NNBW: What was your first job?
O’Rourke: My very first job was when I was 15 1/2, the day I qualified for a work permit. I got a job at Wendy’s, and I stayed there for two years. I was dying to work from the moment I could. I made enough in a half year to buy a car the first day I could. I bought an old beater Volvo for $750 with my summer earnings.
NNBW: If you could hang on to just one memory for the rest of your life, what would it be?
O’Rourke: The birth of my son. I know that is pretty cliché, but having him, there was nothing like it.
NNBW: What are your favorite hobbies or pastimes? How do you spend your time away from work?
O’Rourke: Mostly with the family. We have been walking a lot lately — there are so many walking trails near our house in the Old Southwest. We can walk near the river, or to a little coffee shop or by Idewild Park. We also drive up to Lake Tahoe and hike.
NNBW: What do you consider to be your biggest professional accomplishment?
O’Rourke: I passed the California Bar on my first try in February of 2012. There was like a 43 percent pass rate on my bar exam. I’m taking the Nevada bar the last three days of this month, so I’m pretty stressed about that. With the Nevada bar I’ll be able to do a lot more legal work for the company as kind of in-house counsel.
NNBW: What did you dream of becoming when you were a kid?
O’Rourke: I liked wildland firefighting, and I wanted to be a pediatrician or an attorney.
NNBW: What’s the last concert or sporting event you attended?
O’Rourke: We saw G Love and Special Sauce at the Grand Sierra with my brother-in-law and father-in-law. We got to concerts a lot.
NNBW: Why did you choose a career in northern Nevada? What do you like most about working/living here?
O’Rourke: Mostly if was family. We always wanted to end up here. I lived in Southern California my whole life.

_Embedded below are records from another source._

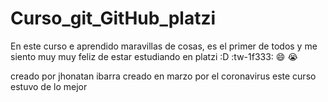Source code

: # Curso_git_GitHub_platzi
En este curso e aprendido maravillas de cosas, es el primer de todos y me siento muy muy feliz de estar estudiando en platzi :D :tw-1f333: :smile: :sob:

creado por jhonatan ibarra
creado en marzo por el coronavirus
este curso estuvo de lo mejor
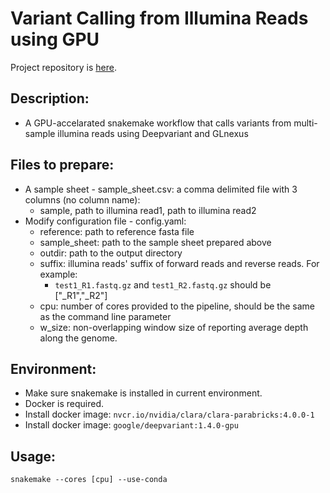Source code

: # Variant Calling from Illumina Reads using GPU

Project repository is [here](https://github.com/ZexuanZhao/Pegoscapus-hoffmeyeri-sp.A-genome-paper/tree/main).

## Description:
 - A GPU-accelarated snakemake workflow that calls variants from multi-sample illumina reads using Deepvariant and GLnexus


## Files to prepare:
 - A sample sheet - sample_sheet.csv: a comma delimited file with 3 columns (no column name):
   - sample, path to illumina read1, path to illumina read2
 - Modify configuration file - config.yaml:
   - reference:  path to reference fasta file
   - sample_sheet: path to the sample sheet prepared above
   - outdir: path to the output directory
   - suffix: illumina reads' suffix of forward reads and reverse reads. For example:
     - `test1_R1.fastq.gz` and `test1_R2.fastq.gz` should be ["_R1","_R2"]
   - cpu: number of cores provided to the pipeline, should be the same as the command line parameter
   - w_size: non-overlapping window size of reporting average depth along the genome.

## Environment:
 - Make sure snakemake is installed in current environment.
 - Docker is required.
 - Install docker image: `nvcr.io/nvidia/clara/clara-parabricks:4.0.0-1`
 - Install docker image: `google/deepvariant:1.4.0-gpu`

## Usage:
`snakemake --cores [cpu] --use-conda`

We lived in Irvine for eight months before we moved up here, and the way of life here is so much better. It’s hard to put it into words. Here, its gorgeous — everywhere you look you see trees and mountains. When you look out of our apartment in Irvine, you saw concrete and a mall. Instead of people going on hikes, people took their kids to the fountain at the mall. That was as close to nature and the water as they got. Here, I feel like we take advantage of everything; we go downtown to events at Wingfield Park, and we can actually afford to go to restaurants here.